During that time, fears for the Führer’s life in his inner circle hurtled between the risk of a poisoning attempt by the allies and the paranoia touched off by the narrowly failed 20 July 1944 German officers’ bombing plot at the Wolf’s Lair.

When the Soviet army finally came closing in, Wölk said she escaped with the help of a Nazi officer on a train to Berlin – scenes suspensefully dramatised in the film. She made it back to the devastated capital alive but later heard that all 14 of her “colleagues” were shot by the Red Army troops.

Postorino’s novel, which has not been translated into German, and Soldini’s film largely adhere to Wölk’s spectacular story, while adding flourishes including an affair with a Nazi officer.

Scholars have produced detailed accounts of Hitler’s 800 days at the Wolf’s Lair including his legume-heavy diet sweetened by plentiful fruit-topped cakes. As he was teetotal, alcohol was verboten in favour of mineral water and the occasional cup of coffee.

Journalist and historian Felix Bohr, who has just published Vor dem Untergang: Hitlers Jahre in der Wolfsschanze (Before the Downfall: Hitler’s Years in the Wolf’s Lair), says that as gripping as Wölk’s story is, there is “no evidence” beyond her interviews that it is true.

“I spent three years in the archives researching Hitler’s time there and none of the accounts of secretaries, cooks, servants, military staff or other people who were there – up to 2,000 at a given time – mentioned a team of women food tasters,” he said.

“The Wolf’s Lair was the most high-security place in all of the so-called Third Reich and so what you did have was an elaborate system to protect the food supply including strict rules for shipping and storage as well as inspections of everything allowed in the restricted zone.”

Bohr is at pains to stress that he found no concrete proof that Wölk’s account was untrue, nor did he believe she had wilfully lied in her last years until her death in 2014.

“Of course memories 70 years after the war can be deceptive – we’re all marked by the stories we’ve read and seen on television. It’s very possible she was bussed for work duty, something the Nazis did with women all the time. But I think scepticism is called for with the rest of the story.”

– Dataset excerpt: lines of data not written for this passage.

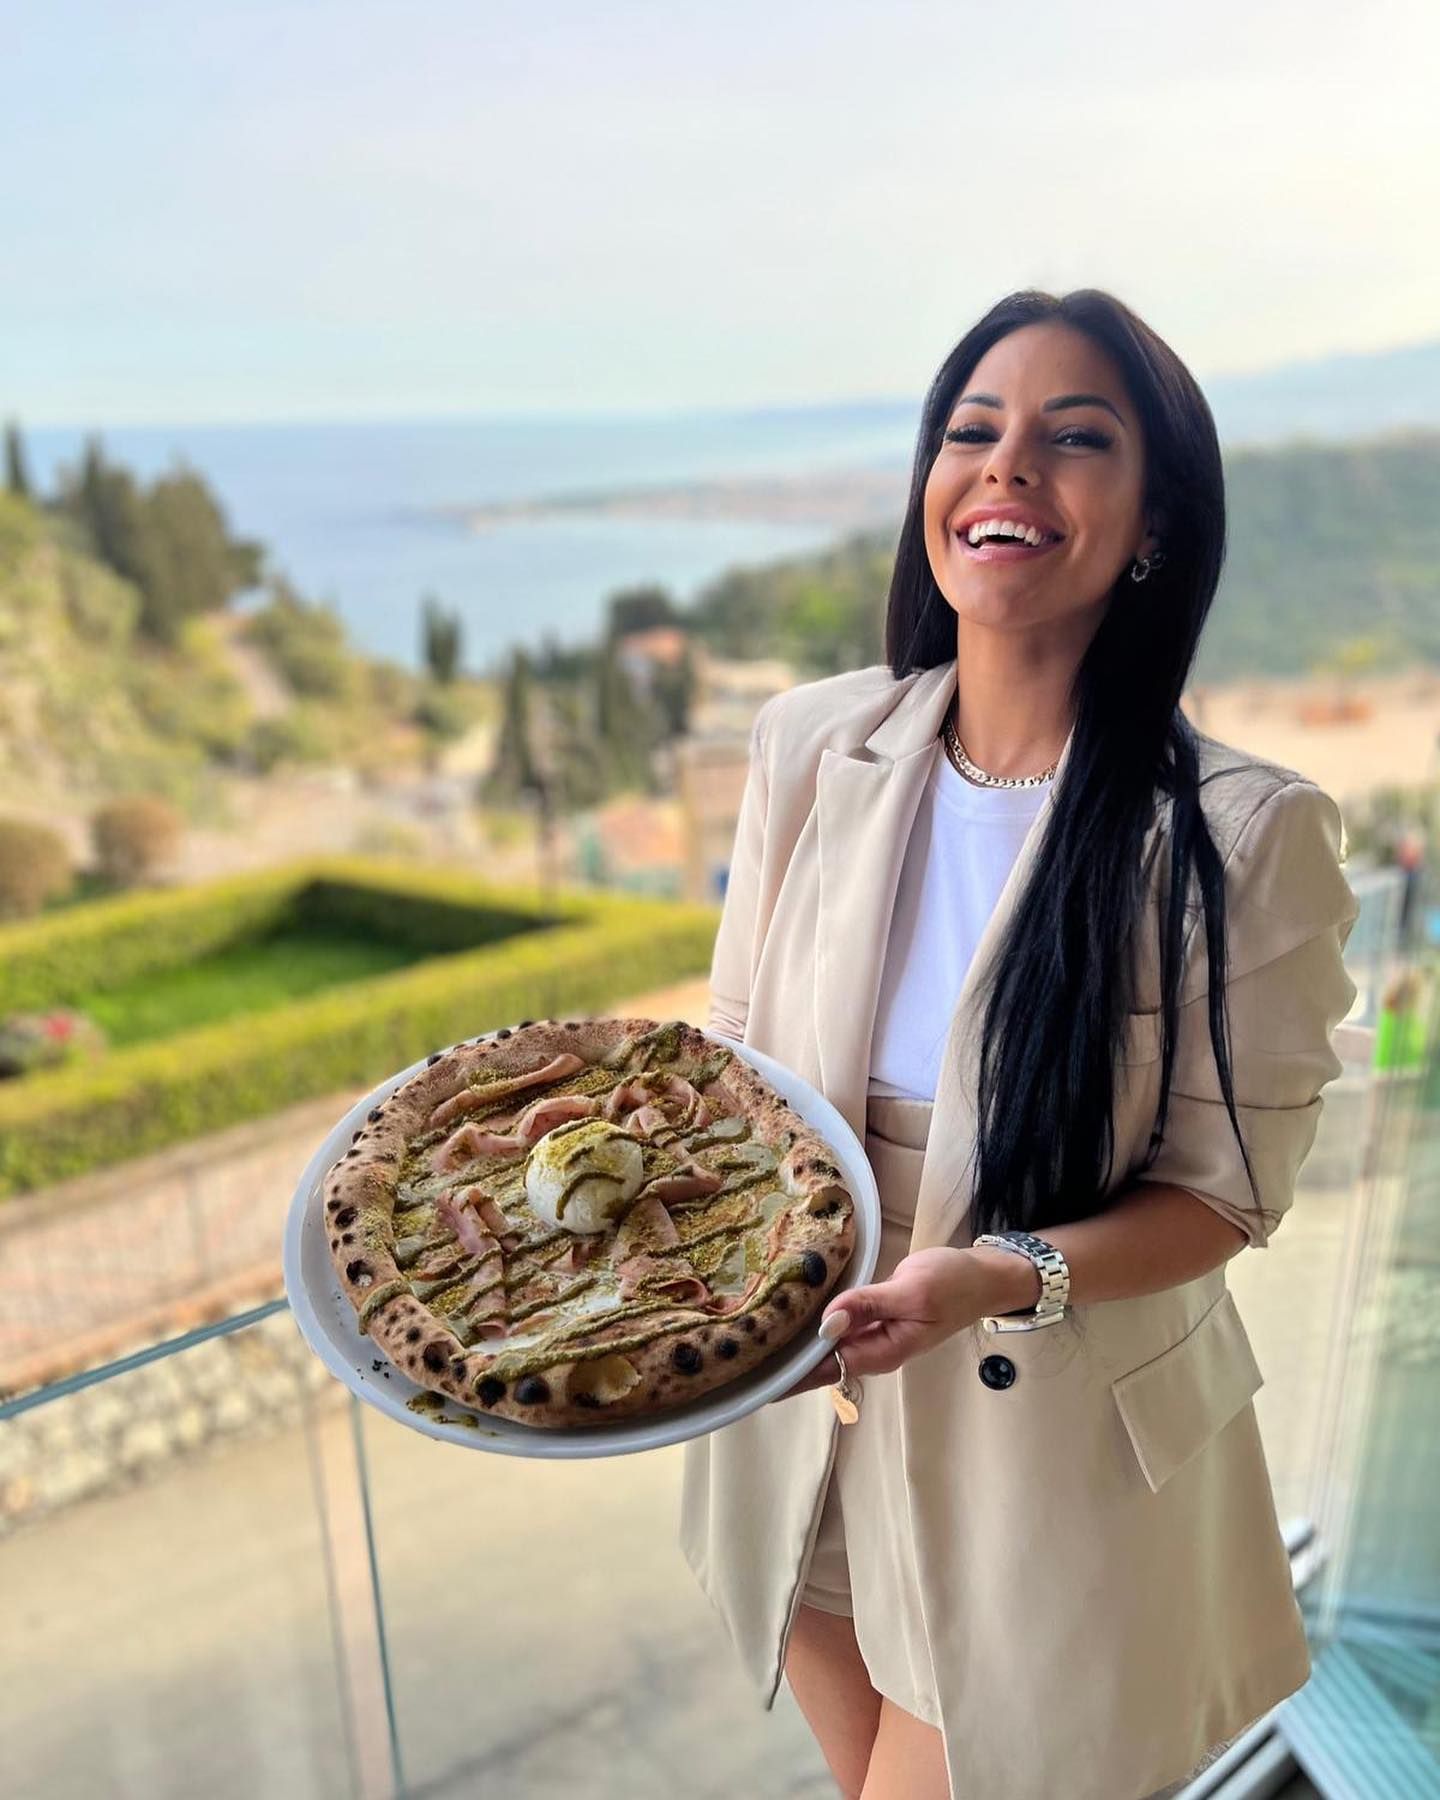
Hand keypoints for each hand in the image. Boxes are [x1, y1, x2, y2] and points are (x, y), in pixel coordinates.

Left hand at [770, 1248, 998, 1401]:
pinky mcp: (872, 1315)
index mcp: (882, 1352)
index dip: (789, 1375)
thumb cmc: (952, 1285)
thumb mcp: (911, 1292)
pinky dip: (814, 1323)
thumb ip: (868, 1306)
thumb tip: (827, 1323)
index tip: (754, 1381)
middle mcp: (873, 1349)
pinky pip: (838, 1324)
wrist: (982, 1276)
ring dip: (795, 1346)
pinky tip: (788, 1317)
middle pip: (820, 1364)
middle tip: (738, 1361)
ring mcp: (872, 1333)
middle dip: (784, 1365)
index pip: (825, 1369)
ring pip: (827, 1345)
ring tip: (752, 1343)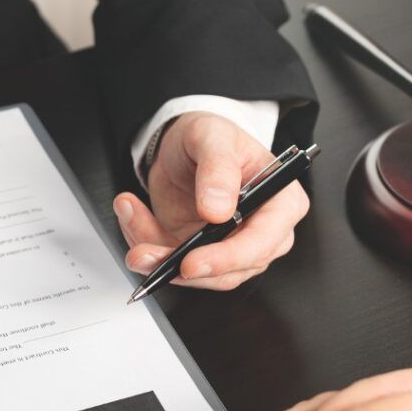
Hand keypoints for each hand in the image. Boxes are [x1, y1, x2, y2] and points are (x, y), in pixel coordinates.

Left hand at [113, 112, 308, 290]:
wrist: (183, 146)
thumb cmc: (211, 138)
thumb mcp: (213, 137)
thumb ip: (218, 169)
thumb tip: (219, 211)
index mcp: (281, 202)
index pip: (264, 241)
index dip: (228, 258)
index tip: (192, 261)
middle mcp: (262, 232)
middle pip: (231, 270)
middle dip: (180, 264)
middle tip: (143, 252)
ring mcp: (232, 248)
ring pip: (198, 274)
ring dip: (157, 255)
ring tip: (131, 215)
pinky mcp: (202, 254)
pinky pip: (173, 264)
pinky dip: (147, 243)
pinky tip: (132, 214)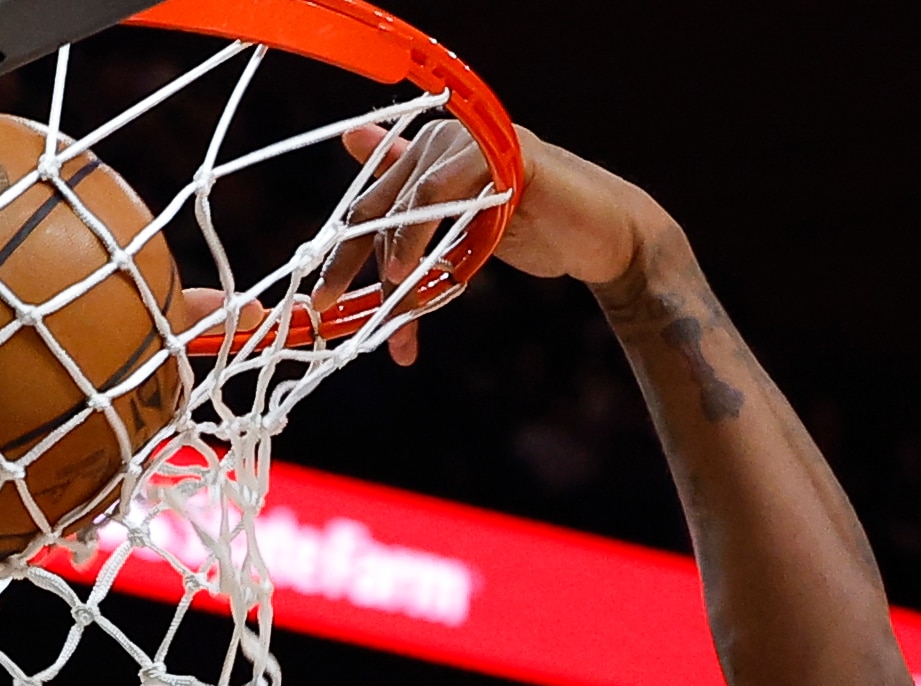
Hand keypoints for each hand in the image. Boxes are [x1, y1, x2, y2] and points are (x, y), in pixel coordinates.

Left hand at [317, 120, 652, 363]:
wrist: (600, 236)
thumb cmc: (533, 232)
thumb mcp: (460, 233)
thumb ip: (414, 217)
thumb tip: (354, 159)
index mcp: (426, 153)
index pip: (367, 207)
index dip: (340, 257)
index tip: (320, 304)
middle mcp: (442, 139)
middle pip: (374, 206)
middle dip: (347, 265)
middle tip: (327, 311)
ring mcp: (472, 144)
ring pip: (405, 205)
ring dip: (390, 264)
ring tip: (388, 308)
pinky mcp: (500, 157)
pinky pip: (439, 195)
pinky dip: (419, 240)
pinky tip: (410, 277)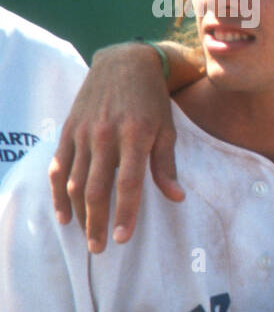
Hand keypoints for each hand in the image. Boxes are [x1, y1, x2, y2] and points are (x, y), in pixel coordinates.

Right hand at [49, 42, 181, 251]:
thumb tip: (176, 198)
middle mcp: (105, 136)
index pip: (128, 184)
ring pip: (74, 182)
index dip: (125, 213)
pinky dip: (58, 193)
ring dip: (78, 213)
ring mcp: (83, 133)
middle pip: (95, 189)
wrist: (124, 64)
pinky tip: (63, 215)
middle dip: (97, 222)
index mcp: (135, 136)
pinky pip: (58, 167)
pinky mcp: (68, 131)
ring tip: (87, 237)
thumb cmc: (152, 101)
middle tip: (101, 248)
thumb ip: (167, 165)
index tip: (123, 238)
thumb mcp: (167, 130)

As for the lavish meals, Bohr said his research had turned up frequent complaints by visitors to Hitler’s hidden enclave about the “bland” menu often consisting of bean soup, boiled vegetables and potatoes.

Fellow journalist and author Sven Felix Kellerhoff first raised doubts about Wölk’s story in 2014, noting that Hitler employed two dedicated cooks, both women, who sampled the food for taste and would have been stricken had any fast-acting poison been slipped in.

Actor Elisa Schlott, 31, who plays Rosa in the film, says she wasn’t troubled by doubts about the specific veracity of Wölk’s account because her story of suffering and survival remains powerful, especially as younger Germans today help lift the far-right AfD to record heights in the polls.

She says she was “shocked” to learn about the strong support for the Nazis among women at the time “although it was a misogynistic party. It reminded me of today’s ‘tradwives’ on social media who do everything for their husbands – maybe a similar kind of backlash against progress.”

She speculates that Wölk’s wartime ordeal might have distorted her memories in old age.

“I see no reason why she would have made it up,” she says. “On the other hand, traumatic experiences in war have an impact on the brain, which is why we can’t be 100% sure.

“But this isn’t a film about Hitler,” Schlott says. “It’s about these women and the community they built under the dark cloud of the Nazi period.”

Soldini, 66, said nearly half a million people had seen the film in Italy since its release in late March – respectable for an arthouse picture in German with a little-known cast. It also did brisk business at the Berlin film festival’s European Film Market in February, selling in several international territories.

People are still drawn to war dramas, Soldini says, particularly now in a fraught age “in which the world seems nearer to this story than it was even two or three years ago”.

The director chooses to believe Wölk’s story is true. “But if it wasn’t, it doesn’t make much difference to me. The film and the book say something important about power, dictatorship, violence and their impact on women.”